When it comes to energy transition a debate starts to happen “which country should do how much”. It’s not just the governments but even after knowing the urgency of shifting towards cleaner sources of energy, a hesitation at time even a resistance could have it’s echo in decision making.
Based on the market survey of 26,000 employees conducted by a “Great Place to Work”, In Europe slow progress can be felt as only 44% said their company made decisions that benefit the environment.
What are the challenges that company face and how can those be overcome?
EY highlighted 7 key areas to focus on when integrating ESG aspects into organization’s overall risk management:
- Integrated Risk Management: Align company governance structures with stakeholder expectations, integrate ESG aspects, and streamline risk management taxonomy and methodology.
- Double materiality assessment: It evaluates both how sustainability risks impact a company’s finances, and the effect the company’s activities have on society and the environment.
To progress in this area, organization’s need a detailed picture of their business practices and operations along its value chain.
- Third-party risk management: It has become important due to ESG aspects A business ESG risks can extend to its partners, suppliers, and other affiliated third parties, potentially impacting the business’s overall sustainability and reputation.
There is often no single ownership and transparent inventory of third-party relationships due to which potential gaps and overlaps in risk management activities can be caused.
- Internal Controls: Establish common ESG frameworks and metrics, conduct readiness assessments. Leading internal audit functions provide a strategic partnership to an organization’s ESG programs.
- ESG Risk Management: organizations may struggle for various reasons, including lack of stakeholder buy-in, higher ESG program costs and challenges around realizing the intended benefits.
In a first step, companies should review their ESG transformation program and perform a feasibility analysis based on best practices and benchmarks.
- Technology Enablement: Define technical and business requirements to enhance ESG governance, risk, and control capabilities using technology.
The Draghi report sees opportunities for ESG in Europe.
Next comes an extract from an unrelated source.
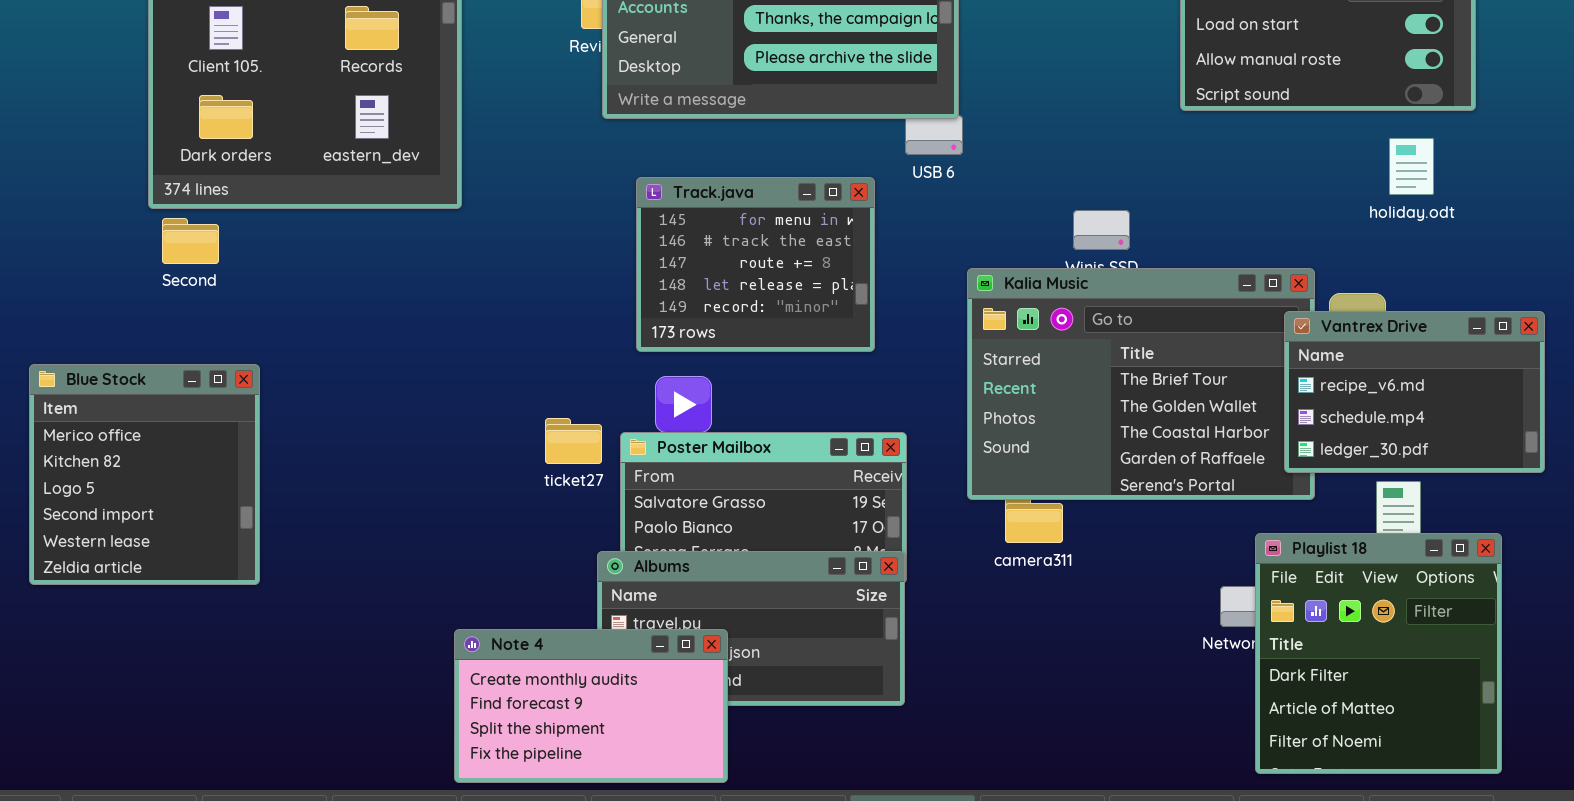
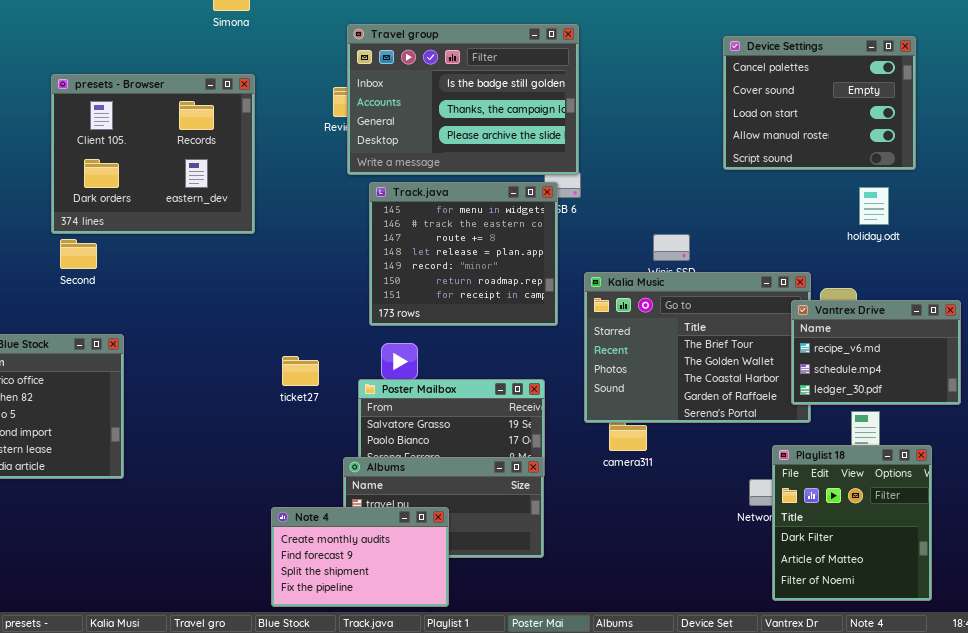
Track.java: [636,177,875,352] -> [369,182,558,326], resized
ticket27: [545,418,602,464] -> [282,356,319,386], moved
Note 4: [454,629,728,783] -> [271,507,449,607], moved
The reason for this is the fact that the EU is a world leader in clean technologies.
Draghi stresses that the EU needs to: close the innovation gap with the US, reduce its reliance on China for critical raw materials, and have a unified decarbonisation strategy.
Key EU Regulations Influencing ESG
Notable EU regulations impacting sustainability include:
- Corporate Sustainability Reporting Directive (CSRD)
- Taxonomy Regulation and Sustainable Finance Disclosure Regulation (SFDR)
The CSRD, referred to as a “major regulatory burden,” incurs compliance costs estimated between €150,000 for non-listed companies and over €1 million for listed ones. Draghi’s report suggests simplifying existing regulations, particularly the EU Taxonomy Regulation, as ambiguities around terms like “do no significant harm” contribute to confusion and inefficiency.
Practical ESG Initiatives and Success Stories
Although only 44% of employees in Europe reported their companies are making decisions that benefit the environment, there are organizations demonstrating effective ESG practices. Here are some examples:
- Executive Compensation Tied to ESG Performance: Hilton connects leaders’ compensation to how well they develop talent, drive engagement, and achieve ESG goals. Salesforce also ties executive pay to ESG measures, with a commitment to tracking greenhouse gas emissions since 2012.
- Employee Engagement in Sustainability: Cisco enables its employees to contribute to local communities, with 80% participating in community impact initiatives over the past three years. In Europe, ServiceNow’s “Culture Champion” teams organize local environmental events, such as waste removal from canals in Amsterdam and park clean-ups in Milan.
- Sustainability Certifications for Employees: DHL Express offers “GoGreen” certification to employees who champion sustainable practices within their regions, aiming to certify 80% of its workforce by 2025. By actively involving employees in ESG initiatives, companies can foster a sense of connection to their mission, driving both innovation and engagement.
Can a Sustainable Mindset Be Nurtured?
The examples above demonstrate that by encouraging employee involvement and tying executive incentives to ESG goals, companies can cultivate a culture of sustainability that supports both their ESG and broader business objectives. For true success, sustainability should become more than a goal—it should be embedded as a fundamental corporate mindset.